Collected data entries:
=== Begin Enclosure ===
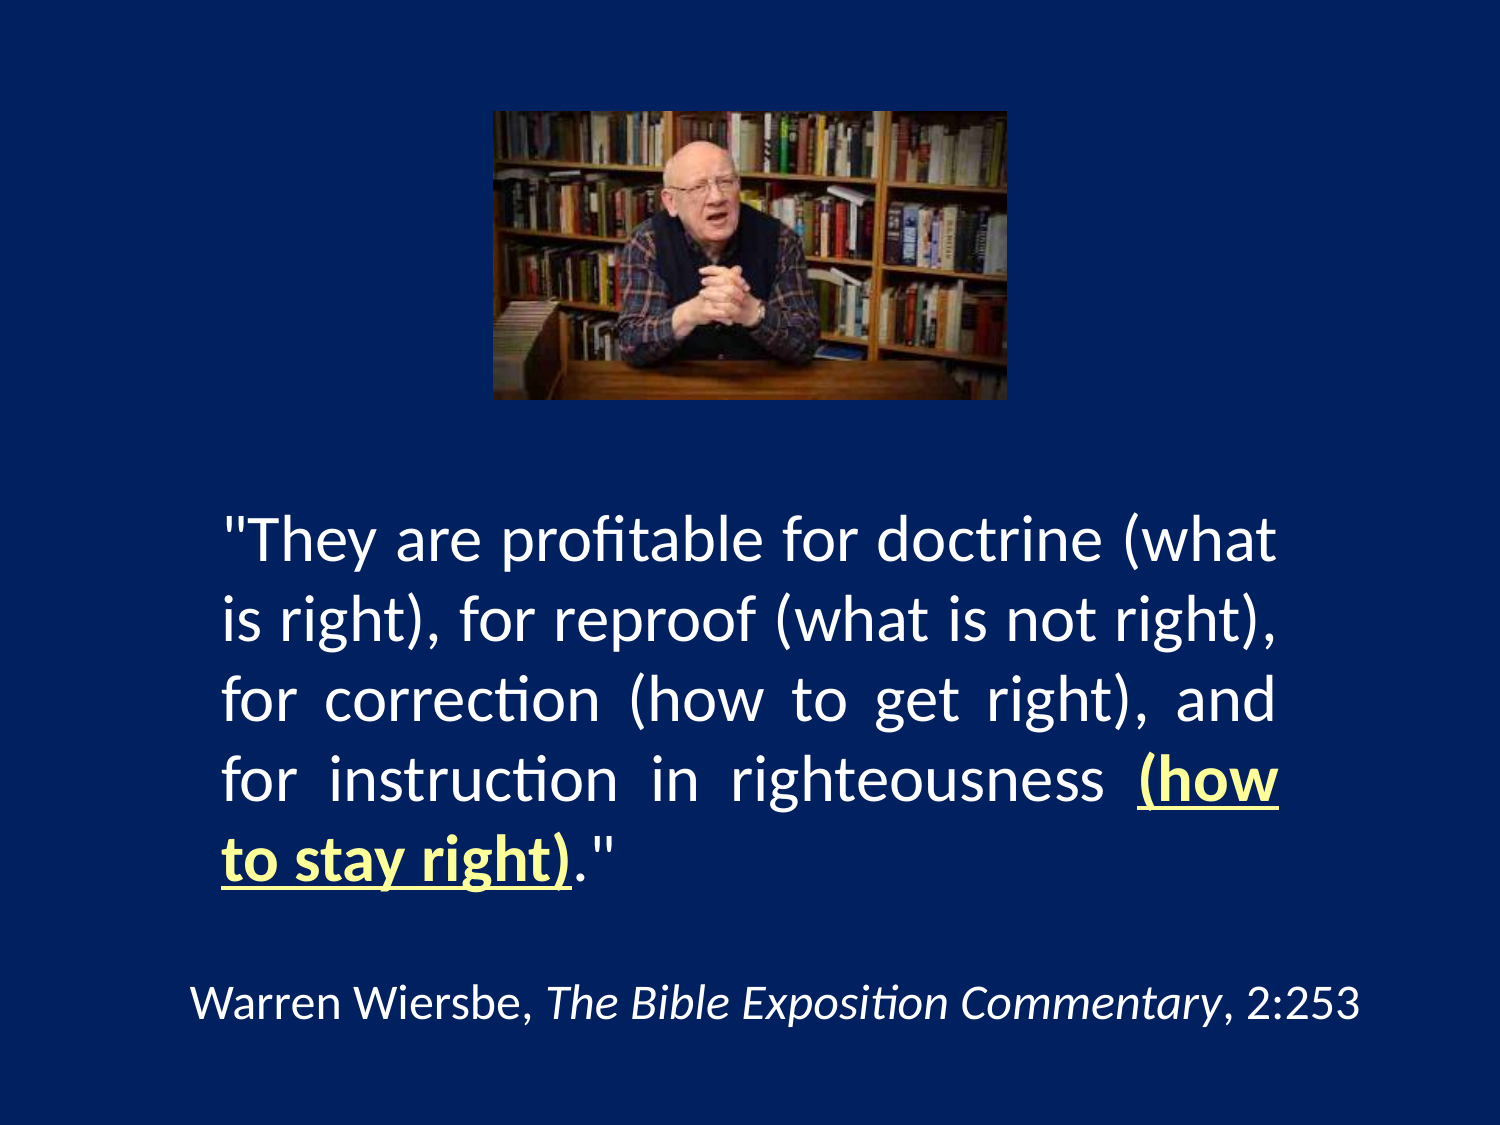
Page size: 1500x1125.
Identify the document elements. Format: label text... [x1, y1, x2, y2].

text_box Warren Wiersbe, The Bible Exposition Commentary, 2:253 [87, 962, 1463, 1038]
text_box "They are profitable for doctrine (what is right), for reproof (what is not right), for correction (how to get right), and for instruction in righteousness (how to stay right)." [206, 487, 1294, 902]
picture [493, 111, 1007, 401]
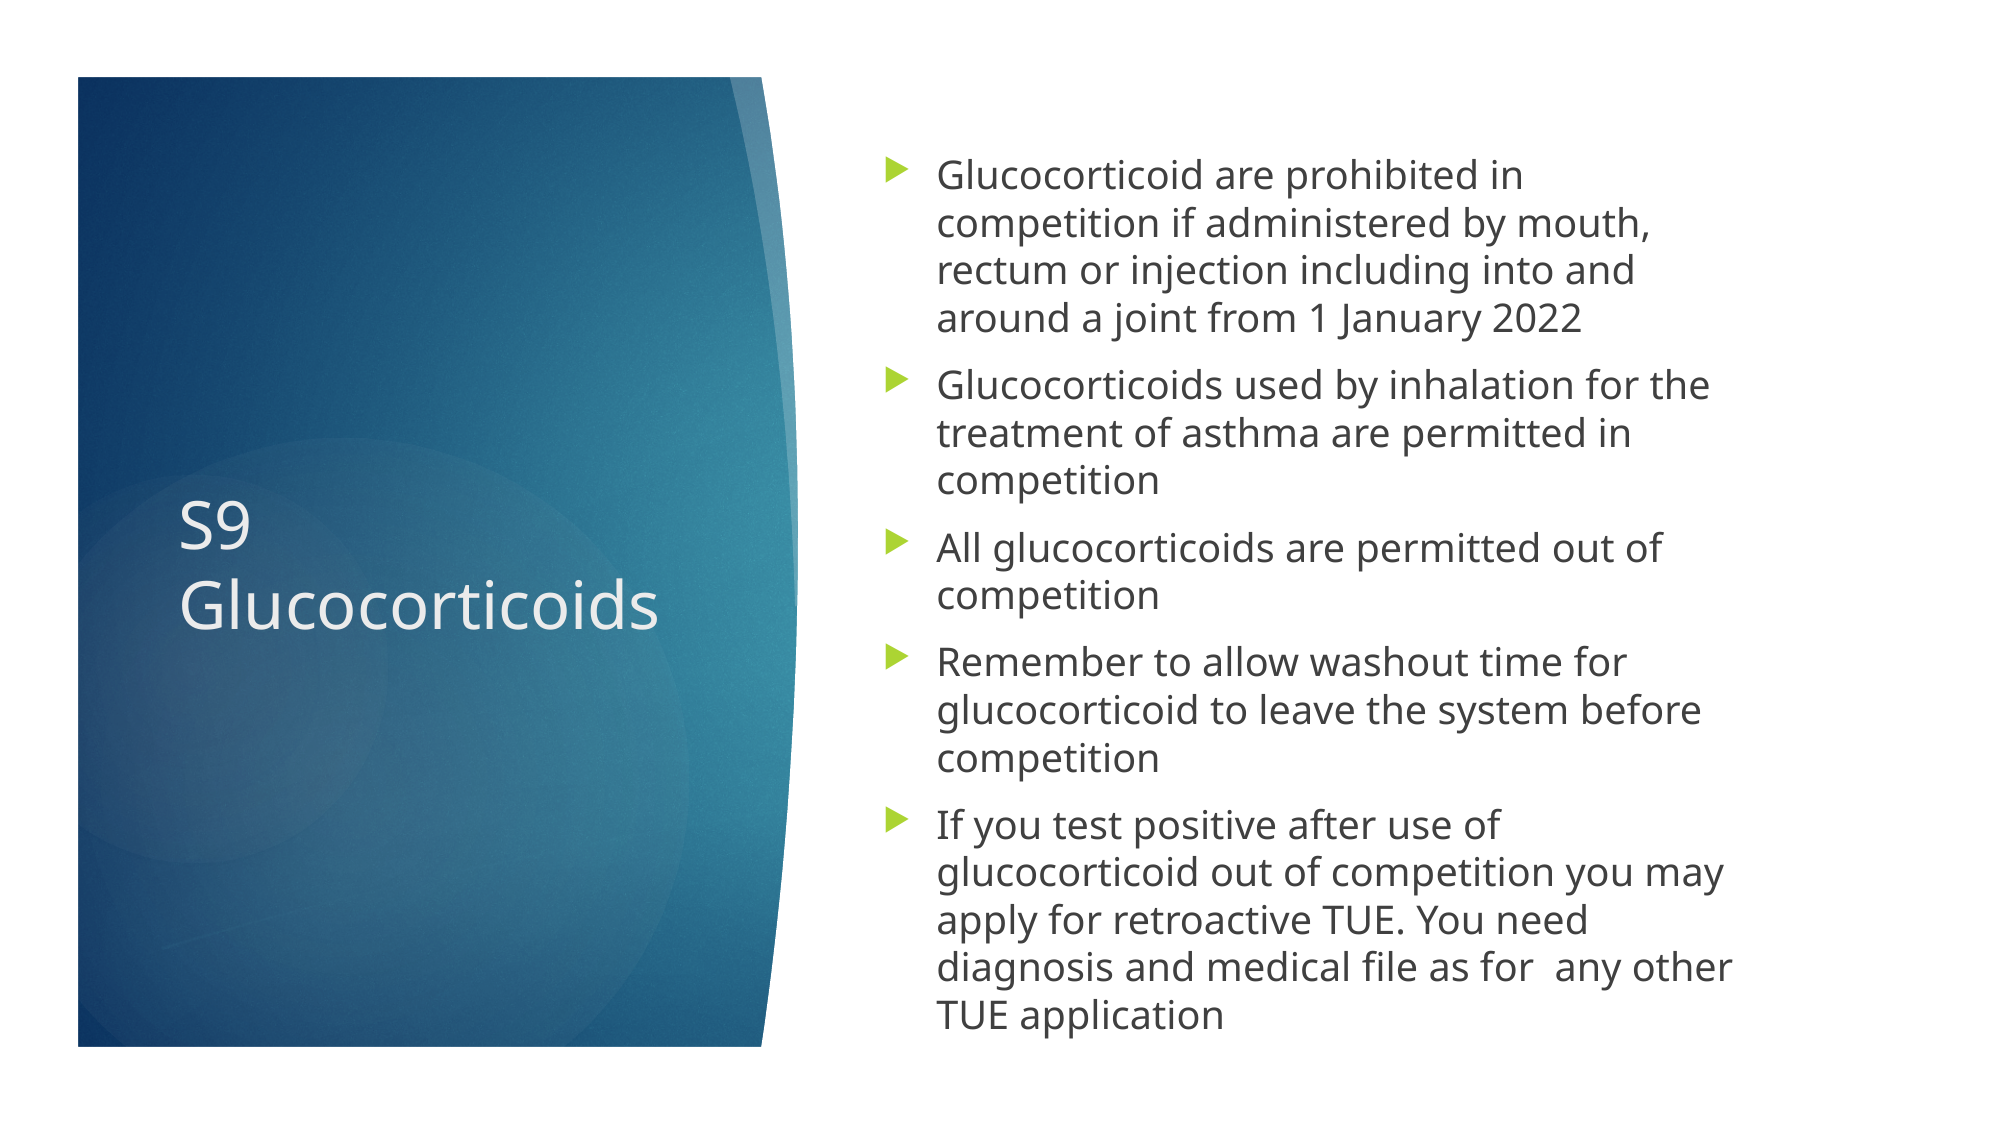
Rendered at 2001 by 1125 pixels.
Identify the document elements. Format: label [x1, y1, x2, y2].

text_box [0, 0, 2000, 1125]
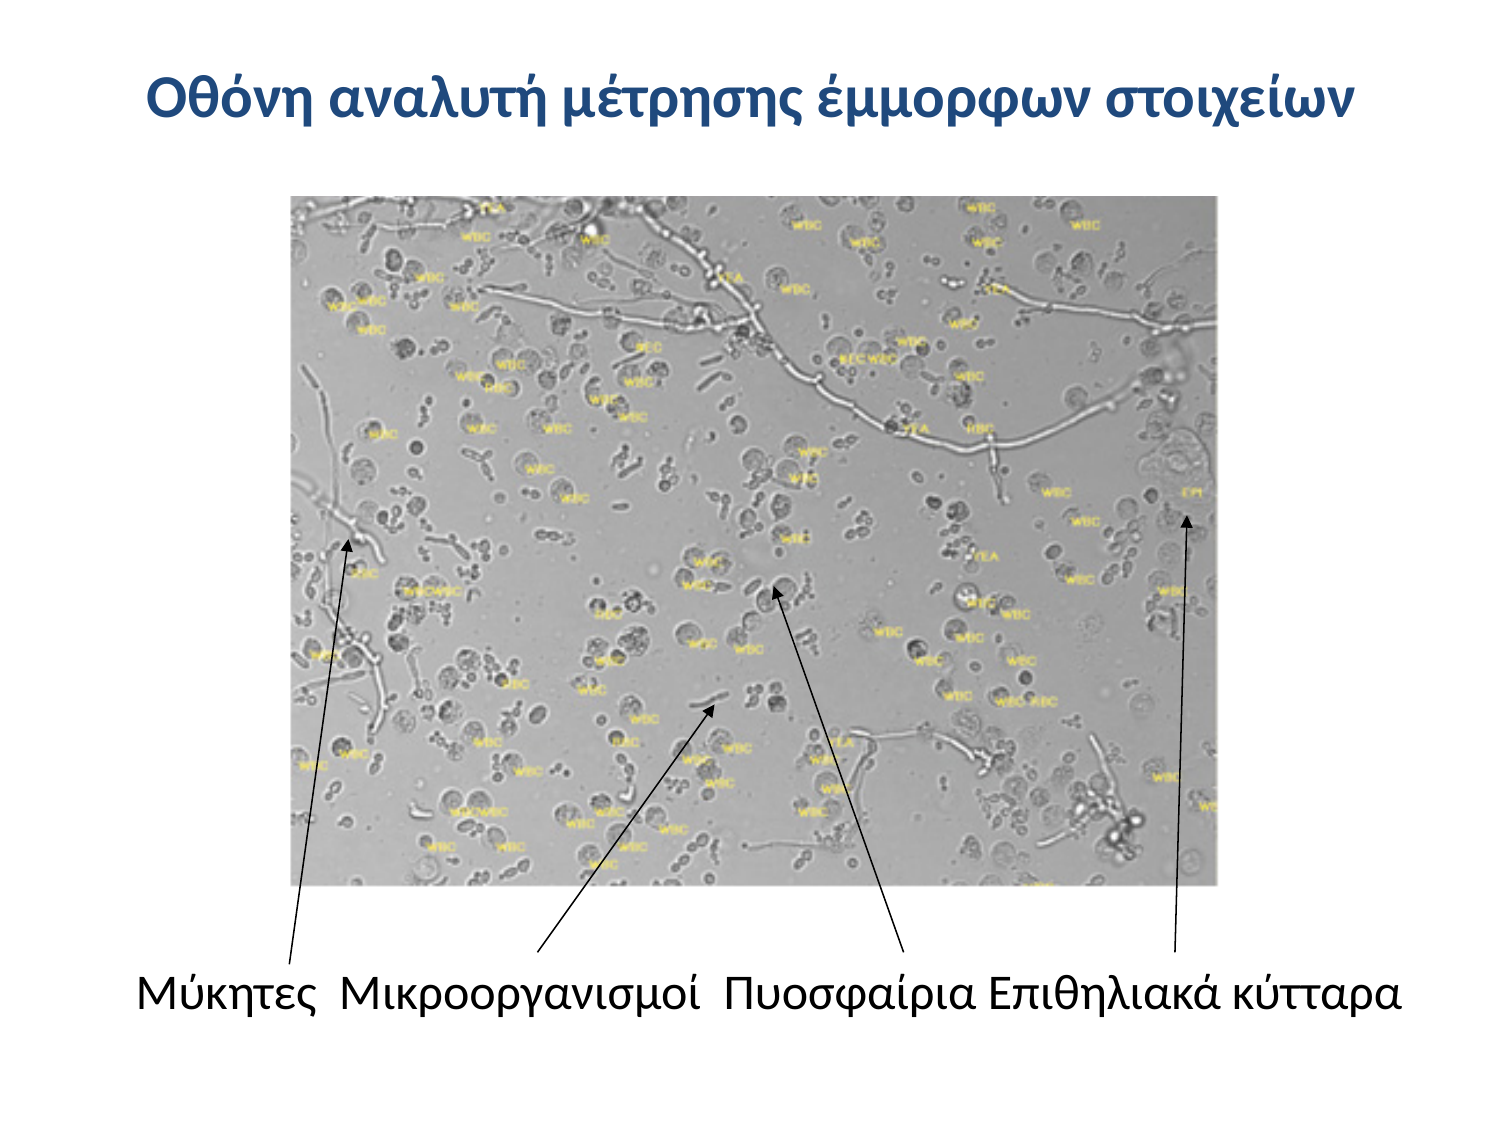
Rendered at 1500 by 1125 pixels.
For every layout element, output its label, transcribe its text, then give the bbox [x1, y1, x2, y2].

text_box Μύκητες Μικροοργανισμοί Πυοσφαίρια Επιθηλιακά κύτταρα [49, 952, 1500, 1082]
title Οθόνη αναλυτή μέτρησης έμμορφων στοιχείων [76, 19, 1427, 169]
picture [288, 196, 1223, 889]
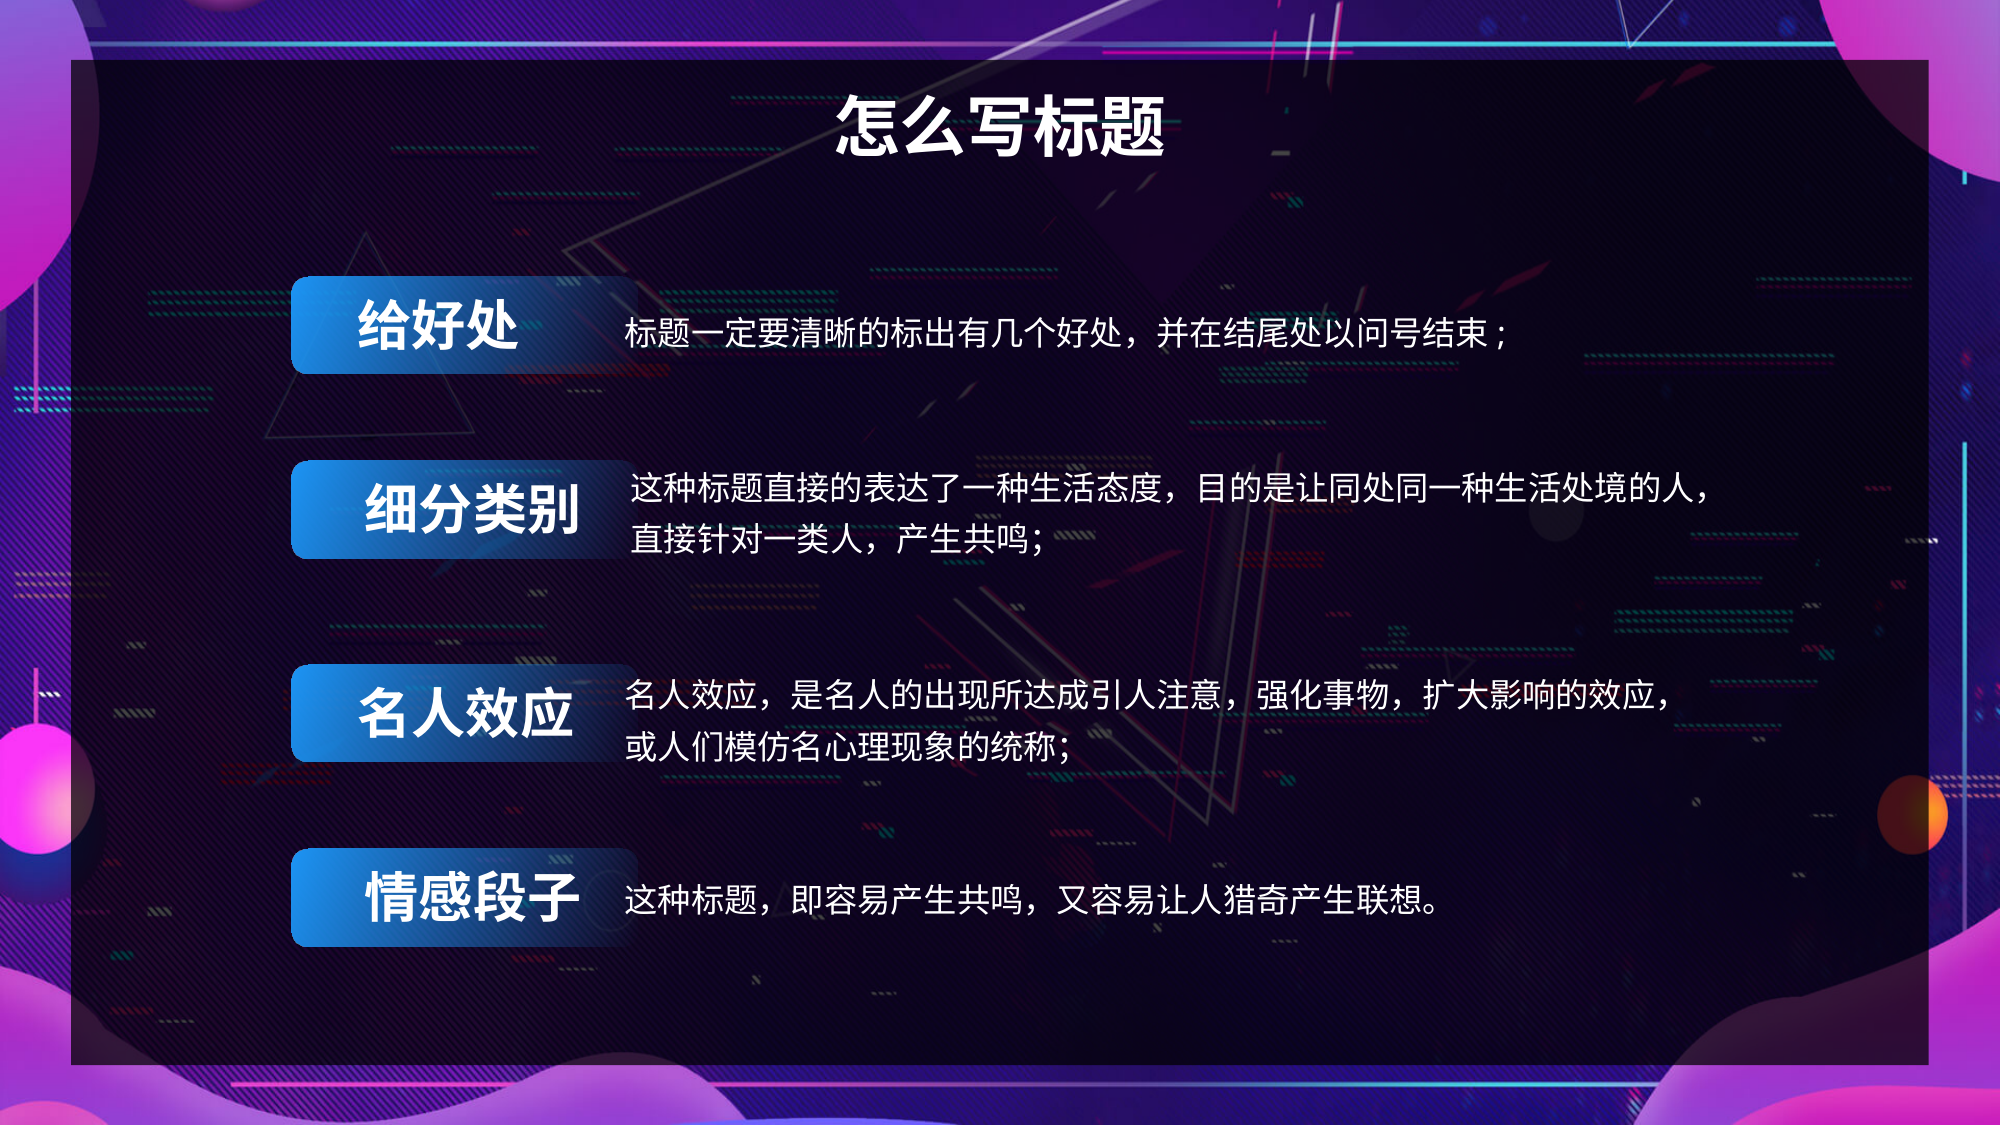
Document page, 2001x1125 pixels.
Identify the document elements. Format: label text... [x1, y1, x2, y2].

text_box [291, 460, 638, 558]
text_box 这种标题，即容易产生共鸣，又容易让人猎奇产生联想。 [638, 860, 1551, 927]
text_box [291, 664, 638, 762]
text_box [291, 848, 638, 947]
text_box 这种标题直接的表达了一种生活态度，目的是让同处同一种生活处境的人，直接针对一类人，产生共鸣； [615, 447, 1734, 566]
picture [0, 0, 2000, 1125]
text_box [291, 276, 638, 374]
text_box 名人效应，是名人的出现所达成引人注意，强化事物，扩大影响的效应，或人们模仿名心理现象的统称； [609, 654, 1708, 774]
text_box 怎么写标题 [730, 77, 1270, 173]
text_box 标题一定要清晰的标出有几个好处，并在结尾处以问号结束; [638, 293, 1568, 360]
=== End Enclosure ===
(Directions for this task): Write out the records in full and exactly, omitting the pictures they hold.

(Answer to the problem):
Page size: 1500x1125.
Identify the document elements. Format: label text... [x1, y1, x2, y2].

text_box Warren Wiersbe, The Bible Exposition Commentary, 2:253 [87, 962, 1463, 1038]
text_box "They are profitable for doctrine (what is right), for reproof (what is not right), for correction (how to get right), and for instruction in righteousness (how to stay right)." [206, 487, 1294, 902]
picture [493, 111, 1007, 401]
Rendered at 2001 by 1125 pixels.
Identify the document elements. Format: label [x1, y1, x2, y2].

text_box [0, 0, 2000, 1125]
Rendered at 1500 by 1125 pixels.
For every layout element, output its label, transcribe its text, then give the bbox [x1, y1, x2, y2].

text_box Μύκητες Μικροοργανισμοί Πυοσφαίρια Επιθηλιακά κύτταρα [49, 952, 1500, 1082]
title Οθόνη αναλυτή μέτρησης έμμορφων στοιχείων [76, 19, 1427, 169]
picture [288, 196, 1223, 889]
Document page, 2001x1125 pixels.
Identify the document elements. Format: label text... [x1, y1, x2, y2].

text_box [291, 460, 638, 558]
text_box 这种标题，即容易产生共鸣，又容易让人猎奇产生联想。 [638, 860, 1551, 927]
text_box [291, 664, 638, 762]
text_box [291, 848, 638, 947]
text_box 这种标题直接的表达了一种生活态度，目的是让同处同一种生活处境的人，直接针对一类人，产生共鸣； [615, 447, 1734, 566]
picture [0, 0, 2000, 1125]
text_box [291, 276, 638, 374]
text_box 名人效应，是名人的出现所达成引人注意，强化事物，扩大影响的效应，或人们模仿名心理现象的统称； [609, 654, 1708, 774]
text_box 怎么写标题 [730, 77, 1270, 173]
text_box 标题一定要清晰的标出有几个好处，并在结尾处以问号结束; [638, 293, 1568, 360]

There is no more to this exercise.